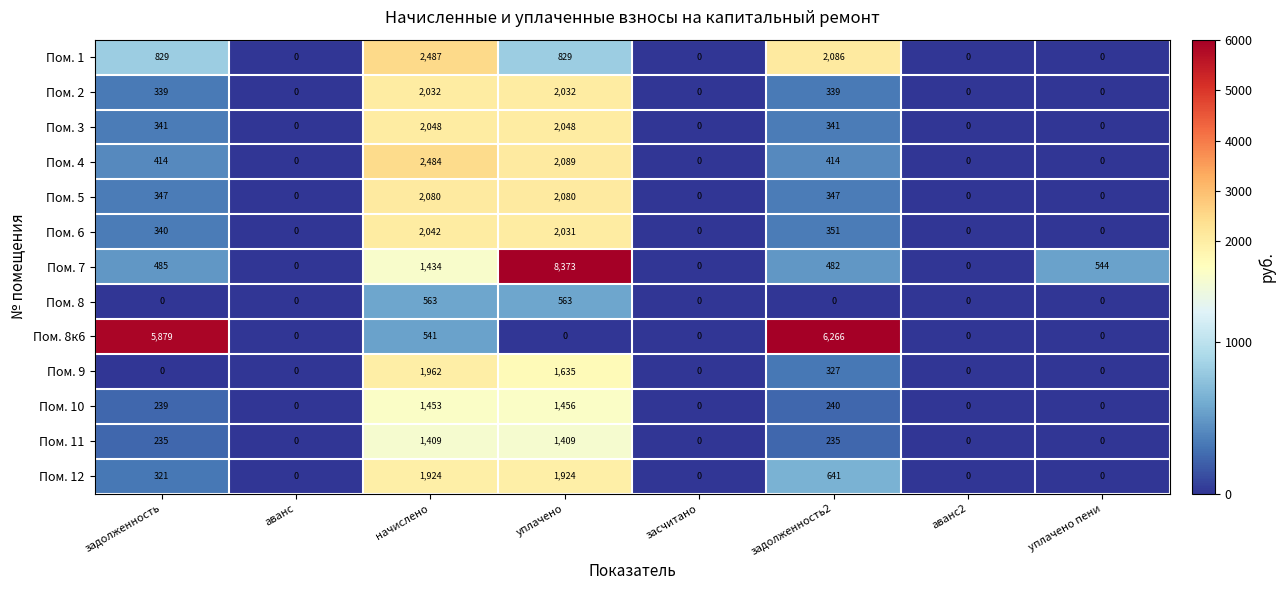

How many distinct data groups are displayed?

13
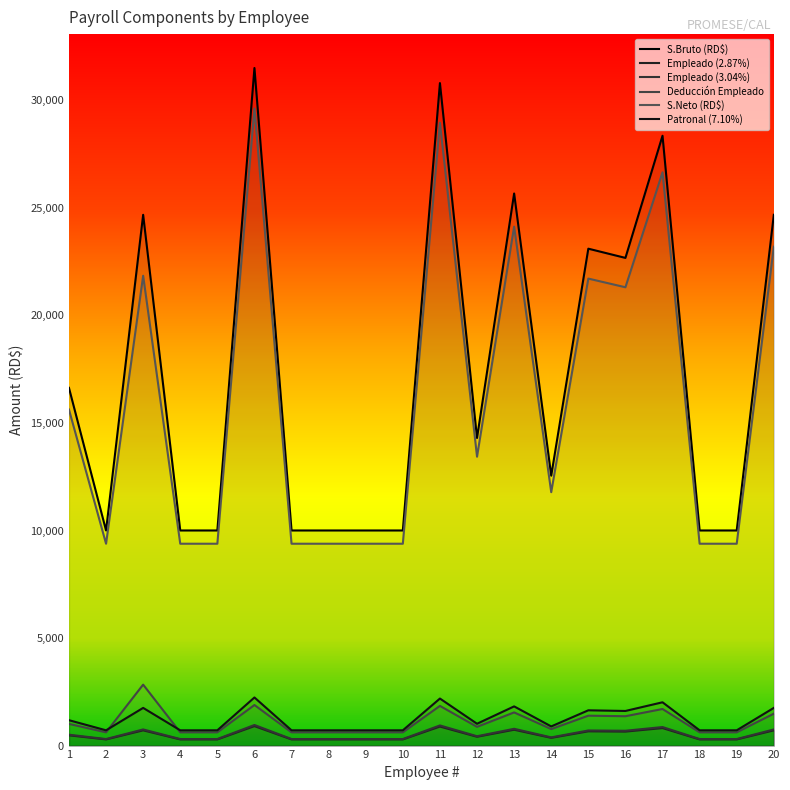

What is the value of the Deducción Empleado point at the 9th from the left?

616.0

=======

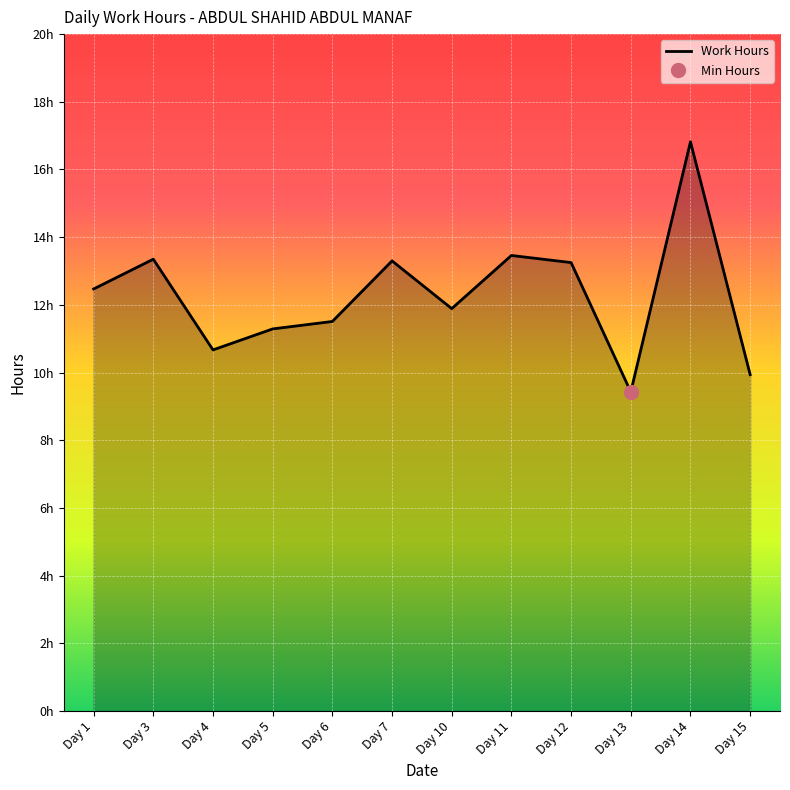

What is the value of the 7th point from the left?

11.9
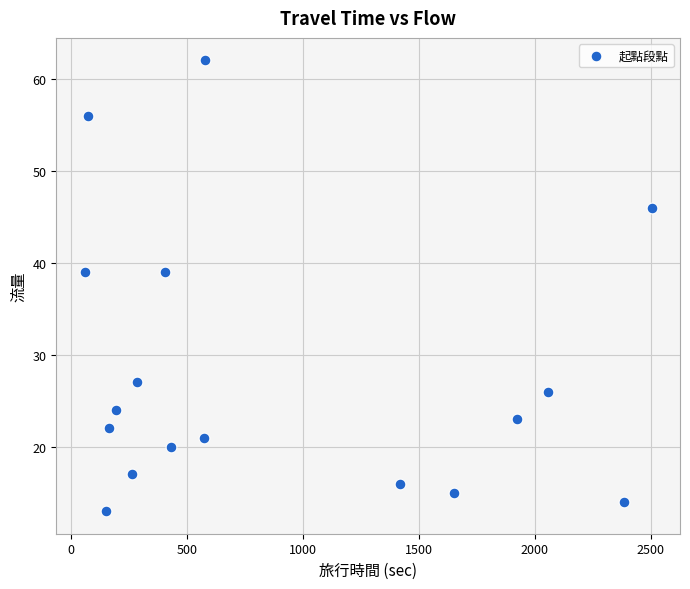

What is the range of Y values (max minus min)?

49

=======

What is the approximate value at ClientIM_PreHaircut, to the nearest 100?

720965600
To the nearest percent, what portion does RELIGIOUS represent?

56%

=======

### The task
Rewrite everything in the records from the line containing "How many distinct data groups are displayed?" down through the line containing "What is the value of the Deducción" as a Markdown table with columns Row and Line, giving each nonblank line its own numbered row. Omit blank lines and the pictures.

### Reply
| Row | Line |
|---|---|
| 1 | How many distinct data groups are displayed? |
| 2 | 13 |
| 3 | What is the value of the Deducción Empleado point at the 9th from the left? |